● **Your instructions**: Only the line containing "105: (617, 380, 0.27)" and those after it, up to the end of the records below, are to be set down, exactly as written.

● **Material for this task**:
++++++++++++++++++++
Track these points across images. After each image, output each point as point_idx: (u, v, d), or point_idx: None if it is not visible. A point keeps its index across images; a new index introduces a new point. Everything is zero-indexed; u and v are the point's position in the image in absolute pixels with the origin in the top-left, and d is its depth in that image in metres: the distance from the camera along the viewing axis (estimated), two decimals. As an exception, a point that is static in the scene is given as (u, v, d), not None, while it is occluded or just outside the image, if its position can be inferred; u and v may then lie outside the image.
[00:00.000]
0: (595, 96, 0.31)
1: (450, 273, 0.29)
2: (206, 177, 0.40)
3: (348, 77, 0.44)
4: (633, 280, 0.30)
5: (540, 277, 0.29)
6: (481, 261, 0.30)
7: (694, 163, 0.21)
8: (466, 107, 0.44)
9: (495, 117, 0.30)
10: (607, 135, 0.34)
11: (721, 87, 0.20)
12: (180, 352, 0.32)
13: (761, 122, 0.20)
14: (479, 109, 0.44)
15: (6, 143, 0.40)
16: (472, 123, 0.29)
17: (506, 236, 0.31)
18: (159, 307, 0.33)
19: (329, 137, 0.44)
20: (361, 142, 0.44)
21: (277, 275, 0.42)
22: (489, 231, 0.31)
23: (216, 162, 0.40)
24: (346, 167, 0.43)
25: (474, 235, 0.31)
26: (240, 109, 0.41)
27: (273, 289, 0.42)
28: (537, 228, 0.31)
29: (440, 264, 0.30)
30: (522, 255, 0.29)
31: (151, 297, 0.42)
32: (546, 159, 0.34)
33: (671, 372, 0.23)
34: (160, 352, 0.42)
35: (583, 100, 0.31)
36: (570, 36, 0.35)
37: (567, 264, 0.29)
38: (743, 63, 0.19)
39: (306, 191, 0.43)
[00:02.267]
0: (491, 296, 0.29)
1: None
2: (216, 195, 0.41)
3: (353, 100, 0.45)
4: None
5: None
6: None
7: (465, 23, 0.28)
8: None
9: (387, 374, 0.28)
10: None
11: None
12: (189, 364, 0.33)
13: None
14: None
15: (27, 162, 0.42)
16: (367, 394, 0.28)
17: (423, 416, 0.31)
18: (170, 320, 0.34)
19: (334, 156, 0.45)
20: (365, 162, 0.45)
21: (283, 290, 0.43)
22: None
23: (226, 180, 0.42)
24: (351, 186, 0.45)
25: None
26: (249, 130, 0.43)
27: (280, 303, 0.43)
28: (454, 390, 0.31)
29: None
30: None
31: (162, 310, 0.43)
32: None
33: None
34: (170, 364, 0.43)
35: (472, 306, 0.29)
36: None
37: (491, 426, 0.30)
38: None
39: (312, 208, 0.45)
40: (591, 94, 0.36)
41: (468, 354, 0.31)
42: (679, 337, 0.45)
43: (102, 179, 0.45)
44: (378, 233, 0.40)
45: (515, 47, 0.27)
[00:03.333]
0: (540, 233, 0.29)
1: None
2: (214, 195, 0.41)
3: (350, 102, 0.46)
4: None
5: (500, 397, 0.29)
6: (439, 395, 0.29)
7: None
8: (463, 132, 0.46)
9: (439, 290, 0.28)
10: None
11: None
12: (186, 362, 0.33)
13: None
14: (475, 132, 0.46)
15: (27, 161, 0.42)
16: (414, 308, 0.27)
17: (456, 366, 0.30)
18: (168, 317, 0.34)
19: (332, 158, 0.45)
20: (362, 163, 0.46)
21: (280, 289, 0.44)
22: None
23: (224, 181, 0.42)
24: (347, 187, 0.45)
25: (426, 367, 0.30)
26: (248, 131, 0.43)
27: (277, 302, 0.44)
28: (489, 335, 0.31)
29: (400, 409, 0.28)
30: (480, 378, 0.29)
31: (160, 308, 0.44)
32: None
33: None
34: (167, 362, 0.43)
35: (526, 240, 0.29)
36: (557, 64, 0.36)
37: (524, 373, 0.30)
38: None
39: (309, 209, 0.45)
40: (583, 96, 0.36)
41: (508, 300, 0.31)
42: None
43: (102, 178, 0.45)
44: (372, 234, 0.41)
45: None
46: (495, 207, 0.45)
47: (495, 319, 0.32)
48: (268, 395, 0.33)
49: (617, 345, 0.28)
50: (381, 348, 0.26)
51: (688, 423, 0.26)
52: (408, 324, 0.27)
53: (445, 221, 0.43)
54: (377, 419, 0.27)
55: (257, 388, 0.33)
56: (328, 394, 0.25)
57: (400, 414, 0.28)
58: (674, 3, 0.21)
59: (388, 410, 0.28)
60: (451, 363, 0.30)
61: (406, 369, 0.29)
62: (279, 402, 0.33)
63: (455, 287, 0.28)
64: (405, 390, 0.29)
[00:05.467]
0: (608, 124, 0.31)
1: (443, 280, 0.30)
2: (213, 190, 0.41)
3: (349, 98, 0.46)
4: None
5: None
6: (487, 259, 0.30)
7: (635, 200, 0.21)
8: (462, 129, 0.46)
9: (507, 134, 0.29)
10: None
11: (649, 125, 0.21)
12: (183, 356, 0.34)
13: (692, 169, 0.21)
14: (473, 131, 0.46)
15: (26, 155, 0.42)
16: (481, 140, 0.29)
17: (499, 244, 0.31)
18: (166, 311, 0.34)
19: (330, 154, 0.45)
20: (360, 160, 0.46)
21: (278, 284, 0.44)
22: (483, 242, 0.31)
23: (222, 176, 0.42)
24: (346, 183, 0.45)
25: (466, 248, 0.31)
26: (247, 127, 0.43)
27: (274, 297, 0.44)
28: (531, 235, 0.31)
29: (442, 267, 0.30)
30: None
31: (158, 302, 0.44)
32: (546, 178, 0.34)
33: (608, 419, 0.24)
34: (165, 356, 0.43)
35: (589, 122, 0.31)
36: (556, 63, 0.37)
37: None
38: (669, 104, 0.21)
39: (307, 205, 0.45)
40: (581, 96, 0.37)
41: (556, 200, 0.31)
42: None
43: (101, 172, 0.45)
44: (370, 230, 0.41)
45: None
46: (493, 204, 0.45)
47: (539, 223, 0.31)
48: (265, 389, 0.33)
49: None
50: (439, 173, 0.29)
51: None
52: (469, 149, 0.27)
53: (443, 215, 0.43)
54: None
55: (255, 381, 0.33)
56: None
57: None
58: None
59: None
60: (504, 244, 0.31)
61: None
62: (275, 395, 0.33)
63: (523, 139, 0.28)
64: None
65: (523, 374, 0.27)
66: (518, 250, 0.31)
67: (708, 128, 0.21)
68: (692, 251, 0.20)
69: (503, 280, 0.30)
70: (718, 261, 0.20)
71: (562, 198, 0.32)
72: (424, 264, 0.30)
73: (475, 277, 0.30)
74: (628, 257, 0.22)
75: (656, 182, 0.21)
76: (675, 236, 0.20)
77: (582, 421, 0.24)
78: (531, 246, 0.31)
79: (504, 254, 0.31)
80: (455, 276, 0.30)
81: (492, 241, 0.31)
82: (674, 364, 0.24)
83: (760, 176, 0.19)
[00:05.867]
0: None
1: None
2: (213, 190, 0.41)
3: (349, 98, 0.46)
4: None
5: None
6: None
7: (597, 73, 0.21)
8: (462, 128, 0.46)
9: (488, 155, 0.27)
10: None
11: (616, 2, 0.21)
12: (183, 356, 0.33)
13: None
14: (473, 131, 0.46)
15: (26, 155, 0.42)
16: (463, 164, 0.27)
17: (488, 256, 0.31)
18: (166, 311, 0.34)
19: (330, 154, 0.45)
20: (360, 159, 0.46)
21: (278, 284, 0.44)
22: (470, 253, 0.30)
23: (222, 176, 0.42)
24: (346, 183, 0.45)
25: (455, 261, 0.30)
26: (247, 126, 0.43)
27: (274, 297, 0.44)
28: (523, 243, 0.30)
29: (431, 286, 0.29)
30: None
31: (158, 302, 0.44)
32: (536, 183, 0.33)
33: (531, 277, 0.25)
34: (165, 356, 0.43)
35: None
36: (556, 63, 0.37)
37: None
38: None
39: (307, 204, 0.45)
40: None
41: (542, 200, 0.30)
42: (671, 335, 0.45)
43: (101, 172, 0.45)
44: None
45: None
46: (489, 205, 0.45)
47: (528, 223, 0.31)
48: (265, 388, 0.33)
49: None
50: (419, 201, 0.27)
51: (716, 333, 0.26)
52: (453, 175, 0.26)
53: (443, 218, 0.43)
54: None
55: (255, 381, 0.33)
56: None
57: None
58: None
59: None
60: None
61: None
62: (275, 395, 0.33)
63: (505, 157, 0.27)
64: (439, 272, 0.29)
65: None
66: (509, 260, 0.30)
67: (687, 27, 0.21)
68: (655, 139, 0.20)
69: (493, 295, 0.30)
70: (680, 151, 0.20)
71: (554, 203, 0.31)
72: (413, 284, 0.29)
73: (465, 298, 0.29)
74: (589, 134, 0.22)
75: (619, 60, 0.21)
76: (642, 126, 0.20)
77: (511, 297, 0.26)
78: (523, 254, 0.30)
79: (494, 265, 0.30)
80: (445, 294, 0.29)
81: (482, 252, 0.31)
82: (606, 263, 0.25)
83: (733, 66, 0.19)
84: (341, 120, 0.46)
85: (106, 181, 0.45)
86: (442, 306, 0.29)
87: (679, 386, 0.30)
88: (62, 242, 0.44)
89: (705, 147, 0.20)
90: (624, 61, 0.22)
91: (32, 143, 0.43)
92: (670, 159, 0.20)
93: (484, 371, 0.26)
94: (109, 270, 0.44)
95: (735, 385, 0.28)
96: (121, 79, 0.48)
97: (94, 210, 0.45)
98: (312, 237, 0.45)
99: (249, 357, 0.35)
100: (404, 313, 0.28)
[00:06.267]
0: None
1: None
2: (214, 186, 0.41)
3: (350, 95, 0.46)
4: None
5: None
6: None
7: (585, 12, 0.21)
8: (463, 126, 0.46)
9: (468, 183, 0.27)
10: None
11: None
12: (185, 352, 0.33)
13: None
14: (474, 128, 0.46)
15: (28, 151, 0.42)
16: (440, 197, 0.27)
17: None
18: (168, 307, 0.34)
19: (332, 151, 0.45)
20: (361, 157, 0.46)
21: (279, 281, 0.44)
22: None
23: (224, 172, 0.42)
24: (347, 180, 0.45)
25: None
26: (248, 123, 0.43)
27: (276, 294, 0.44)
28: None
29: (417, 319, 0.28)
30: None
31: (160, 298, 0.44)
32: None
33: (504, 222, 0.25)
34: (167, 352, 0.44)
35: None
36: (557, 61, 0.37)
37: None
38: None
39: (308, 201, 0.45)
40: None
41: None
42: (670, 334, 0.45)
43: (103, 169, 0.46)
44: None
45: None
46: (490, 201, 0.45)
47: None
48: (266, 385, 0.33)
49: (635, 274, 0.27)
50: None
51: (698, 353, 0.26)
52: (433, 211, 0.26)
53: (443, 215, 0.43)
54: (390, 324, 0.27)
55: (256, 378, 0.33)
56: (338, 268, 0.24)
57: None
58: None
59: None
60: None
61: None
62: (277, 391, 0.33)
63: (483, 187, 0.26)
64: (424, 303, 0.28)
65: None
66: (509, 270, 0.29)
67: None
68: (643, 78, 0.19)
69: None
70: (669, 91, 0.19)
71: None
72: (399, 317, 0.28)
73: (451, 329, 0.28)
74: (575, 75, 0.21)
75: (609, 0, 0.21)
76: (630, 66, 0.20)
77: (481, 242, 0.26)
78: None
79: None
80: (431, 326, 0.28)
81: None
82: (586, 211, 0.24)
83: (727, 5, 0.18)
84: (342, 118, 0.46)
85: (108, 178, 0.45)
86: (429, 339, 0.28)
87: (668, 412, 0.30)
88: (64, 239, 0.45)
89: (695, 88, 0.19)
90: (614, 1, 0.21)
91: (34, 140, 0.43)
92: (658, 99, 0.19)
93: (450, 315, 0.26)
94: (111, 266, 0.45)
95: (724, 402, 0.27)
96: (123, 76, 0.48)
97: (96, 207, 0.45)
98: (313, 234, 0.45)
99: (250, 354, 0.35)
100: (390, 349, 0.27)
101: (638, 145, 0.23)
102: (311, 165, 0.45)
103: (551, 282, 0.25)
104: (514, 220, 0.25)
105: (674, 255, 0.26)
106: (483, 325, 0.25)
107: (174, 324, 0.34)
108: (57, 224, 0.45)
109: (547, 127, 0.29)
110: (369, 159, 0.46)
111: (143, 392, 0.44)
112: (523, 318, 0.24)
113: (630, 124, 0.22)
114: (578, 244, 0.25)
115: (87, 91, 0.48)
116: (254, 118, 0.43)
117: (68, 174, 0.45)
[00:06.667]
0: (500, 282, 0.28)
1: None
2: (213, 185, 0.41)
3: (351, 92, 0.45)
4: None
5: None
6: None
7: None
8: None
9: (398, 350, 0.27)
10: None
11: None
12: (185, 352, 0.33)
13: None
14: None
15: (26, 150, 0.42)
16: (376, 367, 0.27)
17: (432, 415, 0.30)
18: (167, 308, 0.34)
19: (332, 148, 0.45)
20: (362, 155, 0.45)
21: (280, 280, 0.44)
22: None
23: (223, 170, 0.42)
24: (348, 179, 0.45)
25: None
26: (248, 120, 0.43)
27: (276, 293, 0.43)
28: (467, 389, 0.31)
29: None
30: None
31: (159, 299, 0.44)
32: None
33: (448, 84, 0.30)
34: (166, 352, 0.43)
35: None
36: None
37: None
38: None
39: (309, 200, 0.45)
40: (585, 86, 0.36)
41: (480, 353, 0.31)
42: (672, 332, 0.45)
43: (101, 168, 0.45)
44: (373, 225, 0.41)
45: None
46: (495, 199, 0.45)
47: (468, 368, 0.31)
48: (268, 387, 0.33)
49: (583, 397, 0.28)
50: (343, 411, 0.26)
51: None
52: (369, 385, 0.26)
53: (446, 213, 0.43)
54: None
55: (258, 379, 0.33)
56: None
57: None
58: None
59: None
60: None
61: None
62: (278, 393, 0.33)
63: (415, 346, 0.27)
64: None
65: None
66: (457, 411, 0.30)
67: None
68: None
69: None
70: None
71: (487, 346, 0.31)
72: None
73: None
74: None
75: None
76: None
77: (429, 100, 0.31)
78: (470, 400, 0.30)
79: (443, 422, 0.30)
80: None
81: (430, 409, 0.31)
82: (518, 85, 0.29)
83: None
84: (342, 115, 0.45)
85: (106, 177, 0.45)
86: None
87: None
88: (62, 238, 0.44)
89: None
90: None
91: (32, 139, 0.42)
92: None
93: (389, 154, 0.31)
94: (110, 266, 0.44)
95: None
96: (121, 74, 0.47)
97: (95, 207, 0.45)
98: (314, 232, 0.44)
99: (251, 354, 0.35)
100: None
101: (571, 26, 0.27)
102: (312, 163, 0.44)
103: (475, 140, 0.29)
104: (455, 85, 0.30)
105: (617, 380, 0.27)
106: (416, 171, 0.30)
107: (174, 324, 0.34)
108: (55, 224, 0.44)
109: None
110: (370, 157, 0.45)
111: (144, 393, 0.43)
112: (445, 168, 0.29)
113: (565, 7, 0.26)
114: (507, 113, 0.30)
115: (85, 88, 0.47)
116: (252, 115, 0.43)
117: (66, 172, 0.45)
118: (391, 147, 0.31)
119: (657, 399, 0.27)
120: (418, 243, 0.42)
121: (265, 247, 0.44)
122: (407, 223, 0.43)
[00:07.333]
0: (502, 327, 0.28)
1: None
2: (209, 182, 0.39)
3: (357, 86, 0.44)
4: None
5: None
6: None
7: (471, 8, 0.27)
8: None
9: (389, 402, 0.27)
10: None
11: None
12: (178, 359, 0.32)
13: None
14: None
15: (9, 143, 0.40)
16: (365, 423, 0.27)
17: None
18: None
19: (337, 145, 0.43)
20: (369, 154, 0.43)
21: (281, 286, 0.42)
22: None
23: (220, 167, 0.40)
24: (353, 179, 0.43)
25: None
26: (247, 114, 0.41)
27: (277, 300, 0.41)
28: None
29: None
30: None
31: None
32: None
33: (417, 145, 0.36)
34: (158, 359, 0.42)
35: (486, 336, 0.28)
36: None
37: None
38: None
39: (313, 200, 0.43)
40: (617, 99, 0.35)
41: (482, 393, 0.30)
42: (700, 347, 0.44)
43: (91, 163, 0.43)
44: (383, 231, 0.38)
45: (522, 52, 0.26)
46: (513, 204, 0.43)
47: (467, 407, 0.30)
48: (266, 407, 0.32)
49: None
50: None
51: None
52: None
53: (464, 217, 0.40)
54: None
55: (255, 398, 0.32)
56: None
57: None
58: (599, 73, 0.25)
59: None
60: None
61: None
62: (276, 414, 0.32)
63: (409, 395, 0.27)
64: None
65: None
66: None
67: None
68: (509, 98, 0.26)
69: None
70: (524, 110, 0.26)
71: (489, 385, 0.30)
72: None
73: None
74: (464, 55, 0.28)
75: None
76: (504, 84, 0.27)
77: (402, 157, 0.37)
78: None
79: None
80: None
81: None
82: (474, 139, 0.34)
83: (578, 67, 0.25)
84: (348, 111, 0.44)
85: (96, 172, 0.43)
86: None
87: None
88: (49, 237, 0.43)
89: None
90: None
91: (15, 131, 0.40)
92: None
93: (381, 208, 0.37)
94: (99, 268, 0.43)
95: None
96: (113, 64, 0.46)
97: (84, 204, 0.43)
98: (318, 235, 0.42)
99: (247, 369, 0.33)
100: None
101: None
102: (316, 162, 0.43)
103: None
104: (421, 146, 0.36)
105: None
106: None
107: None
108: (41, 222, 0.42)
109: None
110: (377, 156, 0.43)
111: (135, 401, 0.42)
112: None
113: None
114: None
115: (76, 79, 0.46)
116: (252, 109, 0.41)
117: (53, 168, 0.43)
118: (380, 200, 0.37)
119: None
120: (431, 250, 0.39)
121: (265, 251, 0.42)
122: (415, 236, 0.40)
++++++++++++++++++++
● **Reply to the task**:
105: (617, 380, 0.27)
106: (416, 171, 0.30)
107: (174, 324, 0.34)
108: (55, 224, 0.44)
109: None
110: (370, 157, 0.45)
111: (144, 393, 0.43)
112: (445, 168, 0.29)
113: (565, 7, 0.26)
114: (507, 113, 0.30)
115: (85, 88, 0.47)
116: (252, 115, 0.43)
117: (66, 172, 0.45)
118: (391, 147, 0.31)
119: (657, 399, 0.27)
120: (418, 243, 0.42)
121: (265, 247, 0.44)
122: (407, 223, 0.43)
[00:07.333]
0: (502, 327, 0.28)
1: None
2: (209, 182, 0.39)
3: (357, 86, 0.44)
4: None
5: None
6: None
7: (471, 8, 0.27)
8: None
9: (389, 402, 0.27)
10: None
11: None
12: (178, 359, 0.32)
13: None
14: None
15: (9, 143, 0.40)
16: (365, 423, 0.27)
17: None
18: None
19: (337, 145, 0.43)
20: (369, 154, 0.43)
21: (281, 286, 0.42)
22: None
23: (220, 167, 0.40)
24: (353, 179, 0.43)
25: None
26: (247, 114, 0.41)
27: (277, 300, 0.41)
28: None
29: None
30: None
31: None
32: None
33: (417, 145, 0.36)
34: (158, 359, 0.42)
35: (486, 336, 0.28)
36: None
37: None
38: None
39: (313, 200, 0.43)
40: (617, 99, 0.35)
41: (482, 393, 0.30)
42: (700, 347, 0.44)
43: (91, 163, 0.43)
44: (383, 231, 0.38)
45: (522, 52, 0.26)
46: (513, 204, 0.43)
47: (467, 407, 0.30)
48: (266, 407, 0.32)
49: None
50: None
51: None
52: None
53: (464, 217, 0.40)
54: None
55: (255, 398, 0.32)
56: None
57: None
58: (599, 73, 0.25)
59: None
60: None
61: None
62: (276, 414, 0.32)
63: (409, 395, 0.27)
64: None
65: None
66: None
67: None
68: (509, 98, 0.26)
69: None
70: (524, 110, 0.26)
71: (489, 385, 0.30)
72: None
73: None
74: (464, 55, 0.28)
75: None
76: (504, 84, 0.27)
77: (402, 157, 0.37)
78: None
79: None
80: None
81: None
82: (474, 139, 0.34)
83: (578, 67, 0.25)
84: (348, 111, 0.44)
85: (96, 172, 0.43)
86: None
87: None
88: (49, 237, 0.43)
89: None
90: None
91: (15, 131, 0.40)
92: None
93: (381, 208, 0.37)
94: (99, 268, 0.43)
95: None
96: (113, 64, 0.46)
97: (84, 204, 0.43)
98: (318, 235, 0.42)
99: (247, 369, 0.33)
100: None
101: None
102: (316, 162, 0.43)
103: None
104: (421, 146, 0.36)
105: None
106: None
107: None
108: (41, 222, 0.42)
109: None
110: (377, 156, 0.43)
111: (135, 401, 0.42)
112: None
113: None
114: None
115: (76, 79, 0.46)
116: (252, 109, 0.41)
117: (53, 168, 0.43)
118: (380, 200, 0.37)
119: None
120: (431, 250, 0.39)
121: (265, 251, 0.42)
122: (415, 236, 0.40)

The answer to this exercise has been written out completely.